Czech President Miloš Zeman and Czech Interior Minister Milan Chovanec (Czech Social Democratic Party – ČSSD) met last week but were unable to find a common position on the new unit that has been focused on fighting disinformation since the beginning of the year. Zeman is convinced the staffers of the new department are incapable of detecting actual disinformation.

Some of the staffers are considered by the President to be ideologically biased. Chovanec insists that the effort is not about censorship.

The minister told journalists that discussions of the topic will continue with Zeman, who is supposed to allocate a staffer for contact with the Interior Ministry on the issue. The meeting lasted more than two hours.

Chovanec said the two men’s opinions were unchanged by the discussion. Presidential spokesperson Jiří Ovčáček then gave an exceptionally detailed statement on the content of the meeting.

The minister disagrees with Zeman’s opinion that the department would somehow be claiming a monopoly on the truth. In his view, the state is just supposed to provide its perspective on information that is essential to security, for example.

“Citizens can choose for themselves,” the minister noted. He anticipates the department will be working with dozens of cases a year.
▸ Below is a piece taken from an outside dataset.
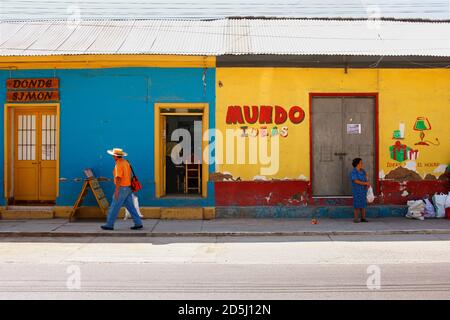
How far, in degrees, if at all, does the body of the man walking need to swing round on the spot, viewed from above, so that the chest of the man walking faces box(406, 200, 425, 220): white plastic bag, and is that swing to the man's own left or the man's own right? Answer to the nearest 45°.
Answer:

Zeman, however, is convinced that the 15 bureaucrats working on the issue at the Interior Ministry lack the qualifications and resources of the intelligence services, which are essential to detecting actual disinformation campaigns. Chovanec disagrees.

“They have been there many years. They can ask the secret services if there is something they don’t know,” the Interior Minister said of his staff.

The President believes the current staff composition of the new unit is rather based on the ideological bias of some of the workers. In his view, their negative relationship toward the newly-elected US President Donald Trump is apparent and documented.

The Czech President was a supporter of Trump’s candidacy. He provided the Interior Minister with approximately 40 pages of background material on the issue.

Chovanec said he was prepared to continue the discussion after studying the documents. “It is necessary for us to speak together and not exchange messages through the media,” he said.

The new department is part of the Center for Combating Terrorism, which was created in response to terrorist attacks elsewhere in Europe. It should deliver its findings to the Army, Police and secret services.

One section of the department specializes in detecting disinformation from open sources (including social networking sites) and refuting it. The unit should be able to clarify which claims are true or not within a matter of minutes or hours.

Over time similar groups should also be created at other ministries, to be coordinated by the Office of the Government. The ministry previously said the center will not have a “button for turning off the Internet” ,and will not force people to acknowledge anything is true, and will not perform censorship.

The center will not have the power to remove any content from either the Internet or the print media. It is not supposed to be an intelligence service, law enforcement authority, or security force.